Bob Keeton

Personal information
- Full name: Albert Keeton
- Date of birth: 15 January 1918
- Place of birth: Chesterfield, England
- Date of death: January 1996 (aged 77–78)
- Place of death: Torbay, Devon, England
- Position: Full back

Youth career
- Mosborough Trinity

Senior career*
- Years: Team / Apps / (Gls)
- 1937–1948: Torquay United / 77 / (0)
- Yeovil Town

= Bob Keeton =

English footballer

Albert "Bob" Keeton (15 January 1918 – January 1996) was an English professional footballer.

Keeton, a Chesterfield-born right-back, began his football career with Gainsborough Trinity, later joining Mosborough Trinity. In June 1937 he joined Torquay United, making his debut in a 1–0 win at home to Swindon Town on 26 February 1938. He lost his place to his former Mosborough teammate Freddie Green after playing the next game, a 1–0 defeat away to Aldershot, but after missing just one game re-emerged as a left-back, replacing Ernie Stokes. He finished his first season as a professional having made 11 league appearances and began the following season as the regular left-back. However, after playing the first 13 league games, he lost his place and was to only make a further 3 first-team appearances that season.

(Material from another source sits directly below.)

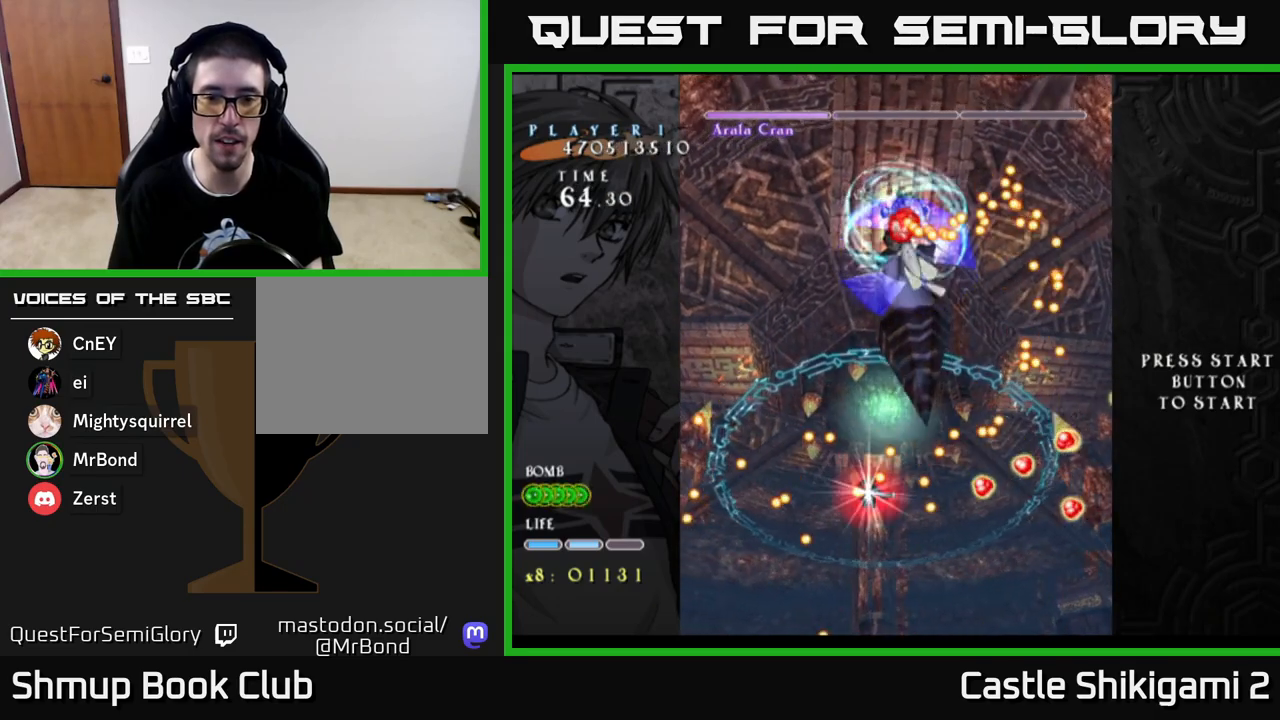
{"buttons": ["X", "DPAD_DOWN"], "left_stick": "center", "right_stick": "center", "events": []}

His career was interrupted by World War II, but when league football resumed he was still with Torquay and was the regular right-back in Torquay's 1946-47 side. He left Torquay in 1948, having made 77 league appearances, and joined non-league Yeovil Town. In 1949 he was part of the famous Yeovil side that reached the 5th round of the FA Cup, beating then giants Sunderland, including England star Len Shackleton, who Keeton kept quiet throughout the game, in the 4th round.

Keeton later worked as a commercial traveller in Torquay, and died of cancer in Torquay in January 1996.